Students from lower-income families appeared on the rolls in those math classes 22% less than the more affluent student body. Black students similarly appeared 16% less often, and Latinx students 20% less often, than whites with similar grades and skill levels.
Minority and economically depressed students less commonly attend schools offering key introductory college-level courses or classes worth college credit. And when they do attend, they usually receive only limited access.
The coalition also found that poorer and less white high schoolers statewide were about half as likely to enroll in higher-level physics, calculus, computer science, music, foreign language, and other advanced placement, dual enrollment, or international baccalaureate courses.
Non-native English speakers, students with disabilities, and students in temporary housing who met state standards with good scores on seventh grade assessments also less frequently the chance to participate in those advanced eighth and ninth grade classes.

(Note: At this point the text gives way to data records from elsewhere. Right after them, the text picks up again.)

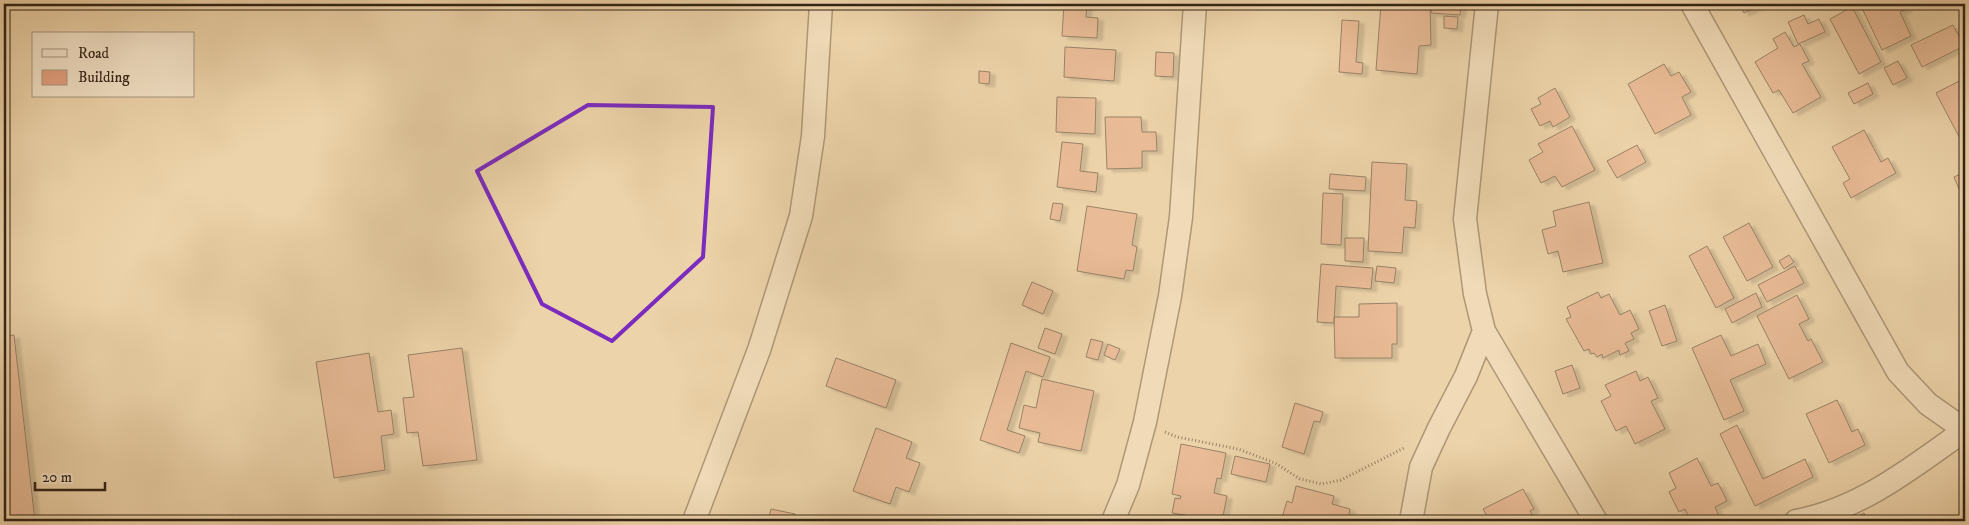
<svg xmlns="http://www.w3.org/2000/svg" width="1969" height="525" font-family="'IM FELL DW Pica',serif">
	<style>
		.building { fill: #e5a181; stroke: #332316; filter: url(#shadow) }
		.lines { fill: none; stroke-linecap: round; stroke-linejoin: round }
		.minor-casing { stroke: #624f3b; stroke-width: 25 }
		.path { stroke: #332316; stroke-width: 3; stroke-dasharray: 1 2.5; stroke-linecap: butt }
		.minor { stroke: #f3e2c7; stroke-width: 22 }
		.marked { fill: none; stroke: #7b2cbf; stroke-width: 4; stroke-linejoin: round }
	</style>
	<defs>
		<filter id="shadow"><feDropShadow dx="5.5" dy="3" stdDeviation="1" flood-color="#0004"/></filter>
	</defs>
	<rect width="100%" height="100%" fill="#edd3a9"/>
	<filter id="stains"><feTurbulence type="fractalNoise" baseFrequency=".004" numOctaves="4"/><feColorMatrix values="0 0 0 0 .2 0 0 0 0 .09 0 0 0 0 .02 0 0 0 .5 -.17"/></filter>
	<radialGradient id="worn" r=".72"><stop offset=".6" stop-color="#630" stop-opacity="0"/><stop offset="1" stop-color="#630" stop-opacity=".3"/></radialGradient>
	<path class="building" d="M 1064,4 L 1087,5 L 1086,17 L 1098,18 L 1097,38 L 1062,36 Z
		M 1381,4 L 1430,4 L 1431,45 L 1419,46 L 1417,74 L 1376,70 Z
		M 1432,4 L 1461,4 L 1460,15 L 1431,13 Z
		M 1739,4 L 1762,4 L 1744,13 Z
		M 1860,4 L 1904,4 L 1907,9 L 1900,12 L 1911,36 L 1882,50 Z
		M 1852,7 L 1881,62 L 1859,74 L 1830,19 Z
		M 1804,15 L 1808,24 L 1819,19 L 1825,32 L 1798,44 L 1788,22 Z
		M 1444,16 L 1458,17 L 1457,29 L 1444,28 Z
		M 1342,20 L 1359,21 L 1356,62 L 1363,63 L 1362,74 L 1339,72 Z
		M 1953,25 L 1964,46 L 1922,67 L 1911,45 Z
		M 1785,32 L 1794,47 L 1800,44 L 1809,61 L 1802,64 L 1821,97 L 1793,113 L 1779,90 L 1773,93 L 1755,62 L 1778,48 L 1773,39 Z
		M 1065,47 L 1116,50 L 1114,81 L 1064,77 Z
		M 1156,52 L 1174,53 L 1173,77 L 1155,76 Z
		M 1898,61 L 1907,78 L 1893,85 L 1884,68 Z
		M 1664,64 L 1671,76 L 1679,72 L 1691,92 L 1682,97 L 1691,115 L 1655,134 L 1628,84 Z
		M 979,71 L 990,72 L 989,84 L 979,83 Z
		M 1965,78 L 1965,148 L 1936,93 Z
		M 1868,83 L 1873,94 L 1854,104 L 1848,93 Z
		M 1555,88 L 1570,117 L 1553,127 L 1550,121 L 1540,126 L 1531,109 L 1541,104 L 1538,98 Z
		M 1057,97 L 1096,98 L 1095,134 L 1056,132 Z
		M 1105,117 L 1141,117 L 1142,132 L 1156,132 L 1157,151 L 1142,151 L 1142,168 L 1107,169 Z
		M 1572,126 L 1595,170 L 1562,187 L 1555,176 L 1541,183 L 1529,160 L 1543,152 L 1538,144 Z
		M 1864,130 L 1881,162 L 1888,158 L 1896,173 L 1851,198 L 1843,183 L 1850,179 L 1832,147 Z
		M 1062,142 L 1083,144 L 1080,171 L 1098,173 L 1096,192 L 1057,187 Z
		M 1637,145 L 1646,162 L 1617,178 L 1607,161 Z
		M 1372,162 L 1407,164 L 1405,200 L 1417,201 L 1415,228 L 1404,227 L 1402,253 L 1368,251 Z
		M 1965,172 L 1965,186 L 1959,189 L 1954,177 Z
		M 1330,174 L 1366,177 L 1365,191 L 1329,189 Z
		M 1323,193 L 1343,194 L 1341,245 L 1321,244 Z
		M 1589,202 L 1603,263 L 1563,272 L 1558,251 L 1548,254 L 1542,230 L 1556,226 L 1553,211 Z
		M 1053,203 L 1063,204 L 1060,221 L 1050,219 Z
		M 1087,206 L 1137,214 L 1132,245 L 1137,247 L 1133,271 L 1126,270 L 1124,279 L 1077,271 Z
		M 1749,223 L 1773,267 L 1747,281 L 1723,237 Z
		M 1345,238 L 1364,238 L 1363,262 L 1345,261 Z
		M 1707,246 L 1734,298 L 1716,308 L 1689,256 Z
		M 1789,255 L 1794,262 L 1784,269 L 1779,261 Z
		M 1321,264 L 1373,268 L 1371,289 L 1336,286 L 1334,323 L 1317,322 Z
		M 1377,266 L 1396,268 L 1394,283 L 1375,281 Z
		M 1795,266 L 1804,283 L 1767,302 L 1758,285 Z
		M 1032,282 L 1053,291 L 1043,314 L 1022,305 Z
		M 1598,292 L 1601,298 L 1609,294 L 1620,315 L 1630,310 L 1639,329 L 1631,333 L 1634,339 L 1625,343 L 1629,351 L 1620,355 L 1619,350 L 1603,358 L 1602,354 L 1597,357 L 1594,353 L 1591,354 L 1589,349 L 1584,351 L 1566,319 L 1571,317 L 1567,307 Z
		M 1756,293 L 1762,307 L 1732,323 L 1725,309 Z
		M 1797,295 L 1809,319 L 1799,324 L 1808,341 L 1811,339 L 1823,362 L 1789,379 L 1757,316 Z
		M 1397,303 L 1397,344 L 1392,344 L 1392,358 L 1335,358 L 1334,317 L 1359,317 L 1359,304 Z
		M 1665,305 L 1677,341 L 1662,346 L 1649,311 Z
		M 1045,328 L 1062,334 L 1055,354 L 1038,348 Z
		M 14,335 L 35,521 L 4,521 L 4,336 Z
		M 1721,335 L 1731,356 L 1758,344 L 1766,364 L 1730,380 L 1744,411 L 1724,420 L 1692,348 Z
		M 1091,339 L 1103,342 L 1098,360 L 1086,357 Z
		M 1011,343 L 1050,357 L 1043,377 L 1026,371 L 1007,430 L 1025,436 L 1019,453 L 980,440 Z
		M 1108,344 L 1120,349 L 1115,360 L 1104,355 Z
		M 462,348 L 477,460 L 423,466 L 418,432 L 407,433 L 403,398 L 414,397 L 408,355 Z
		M 369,353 L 378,412 L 391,410 L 394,434 L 381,436 L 385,470 L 334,478 L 316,362 Z
		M 836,358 L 896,380 L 886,408 L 826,386 Z
		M 1572,365 L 1580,388 L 1563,394 L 1555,371 Z
		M 1636,371 L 1640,381 L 1648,377 L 1658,398 L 1651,401 L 1665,429 L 1635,444 L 1626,426 L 1616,431 L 1601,401 L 1611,396 L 1605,385 Z
		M 1042,379 L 1094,391 L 1081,451 L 1038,442 L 1040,433 L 1019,428 L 1024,405 L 1036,408 Z
		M 1837,400 L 1852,432 L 1858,429 L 1865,445 L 1829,463 L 1806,414 Z
		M 1295,403 L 1323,412 L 1320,422 L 1314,421 L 1304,454 L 1282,447 Z
		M 1737,425 L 1763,479 L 1805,459 L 1813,477 L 1755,506 L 1720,434 Z
		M 876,428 L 912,442 L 906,458 L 920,463 L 909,492 L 896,487 L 890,504 L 853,491 Z
		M 1181,444 L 1226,453 L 1221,479 L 1217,478 L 1214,493 L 1227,496 L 1222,521 L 1172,513 L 1175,498 L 1180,499 L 1181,496 L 1172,494 Z
		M 1235,456 L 1270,464 L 1266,482 L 1231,474 Z
		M 1697,458 L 1711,486 L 1718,483 L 1727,501 L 1715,507 L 1719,516 L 1708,521 L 1691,521 L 1685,509 L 1679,512 L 1669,492 L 1676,488 L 1669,473 Z
		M 1296,486 L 1334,496 L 1332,504 L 1350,509 L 1348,520 L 1350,521 L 1281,521 L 1287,501 L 1292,503 Z
		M 1523,489 L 1534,509 L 1530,511 L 1536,521 L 1490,521 L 1483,509 Z
		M 771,509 L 795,514 L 793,521 L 768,521 Z
		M 1864,513 L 1869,521 L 1849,521 Z
		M 233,515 L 233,521 L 176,521 Z"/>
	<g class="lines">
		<g class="minor-casing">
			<path id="minor" d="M 1487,4 L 1465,219 L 1475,294 L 1484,331 L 1596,521
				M 1692,4 L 1898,372 L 1928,404 L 1965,430
				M 694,521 L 759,350 L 801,216 L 813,136 L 821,4
				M 1113,521 L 1128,485 L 1145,422 L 1170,296 L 1181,217 L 1195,4
				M 1411,521 L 1421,467 L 1439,428 L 1466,376 L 1484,331
				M 1796,521 C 1861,509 1913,467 1965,430"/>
		</g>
		<path class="path" d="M 1165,432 L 1177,437 L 1238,449 L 1275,463 L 1300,479 L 1322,484 L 1341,480 L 1404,448"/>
		<use href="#minor" class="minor"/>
	</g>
	<path d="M0 0H1969V525H0ZM 588,105 L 713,107 L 703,257 L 612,341 L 542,304 L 477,171 Z" fill="#edd3a9" fill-opacity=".55" fill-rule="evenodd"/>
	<path class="marked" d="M 588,105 L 713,107 L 703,257 L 612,341 L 542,304 L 477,171 Z"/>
	<rect width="1969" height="525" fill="none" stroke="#edd3a9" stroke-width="20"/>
	<rect x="5" y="5" width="1959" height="515" fill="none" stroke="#332316" stroke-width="2.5"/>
	<rect x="10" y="10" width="1949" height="505" fill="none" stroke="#332316"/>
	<rect x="32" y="32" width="162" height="65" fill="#f3e2c7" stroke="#a69680"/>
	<rect x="42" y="49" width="25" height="8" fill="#f3e2c7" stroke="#a69680"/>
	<text x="78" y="58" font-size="15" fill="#332316">Road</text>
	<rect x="42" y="70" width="25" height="15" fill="#e5a181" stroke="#a69680"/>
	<text x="78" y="82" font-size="15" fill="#332316">Building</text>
	<path d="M35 482v8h70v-8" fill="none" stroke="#332316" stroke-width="2.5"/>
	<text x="42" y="482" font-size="15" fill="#332316" stroke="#f3e2c7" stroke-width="4" paint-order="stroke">20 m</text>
	<rect width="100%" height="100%" filter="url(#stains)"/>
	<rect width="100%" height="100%" fill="url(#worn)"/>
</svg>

The coalition of educators, parents, professional organizations, and civil rights groups is pushing for four new legislative agenda items this year:
- Improve access to advanced courses by better funding teachers and counselors and setting up equity-driven course enrollment policy.
- Support parents and students with direct and multilingual information about the benefits and availability of advanced middle and high school courses.
- Remove barriers by enabling opt-out automatic enrollment in the next advanced course for students capable in those subjects.
- Eliminate disparities in lopsided districts with specific plans of action to improve advanced enrollment numbers among students of color and low-income students.